DHAKA: A commission investigating enforced disappearances in Bangladesh has revealed that around 200 citizens, abducted by security forces during the regime of former Prime Minister Sheikh Hasina, are still missing.
Hasina, 77, fled Bangladesh in August by helicopter, seeking refuge in neighbouring India as a student-led uprising escalated into mass protests in Dhaka, leading to the abrupt end of her authoritarian rule.
Hasina’s government had faced widespread accusations of human rights violations, including the extrajudicial killings of political opponents and the illegal abduction and disappearance of hundreds of people.
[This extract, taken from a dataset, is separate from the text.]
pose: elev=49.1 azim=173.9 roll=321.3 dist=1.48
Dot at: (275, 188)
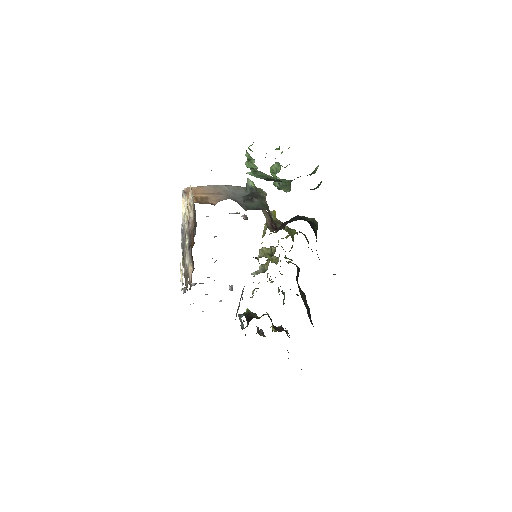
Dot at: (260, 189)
The commission, set up by the interim government currently in power, reported on Tuesday that while five people had been freed from secret detention facilities after Hasina’s ousting, many others are still missing.
“We have no trace of at least 200 people. Our efforts to locate them continue,” said commission member Noor Khan.
The commission’s investigation uncovered at least eight secret detention centres around Dhaka, some with cramped cells as small as three by four feet (90 by 120 centimetres).
According to the commission, many of the cells bore marks indicating that detainees had kept track of their time in captivity, tallying the days of their detention.
One of the commissioners also noted that efforts had been made by unnamed law enforcement agencies to erase evidence of these detention sites after Hasina’s downfall.
The majority of the disappearances were attributed to the Rapid Action Battalion (RAB), an elite police unit that has faced numerous allegations of human rights abuses.
In 2021, the United States imposed sanctions on the RAB and seven of its senior officers in response to reports of their involvement in serious rights violations during Hasina’s tenure.
Moyeenul Islam Chowdhury, chair of the commission, highlighted that institutional failures within the government and judiciary under Hasina had allowed a climate of impunity to persist.
“They used the law enforcement agencies not for public service, but for their personal and political gains,” he stated.
The commission was established by Bangladesh’s interim government, led by Nobel Peace Prize laureate Muhammad Yunus, as part of a broader effort to implement democratic reforms.
Yunus has previously described inheriting a “completely broken” public administration system, emphasizing the need for systemic reforms to prevent the return of autocratic rule.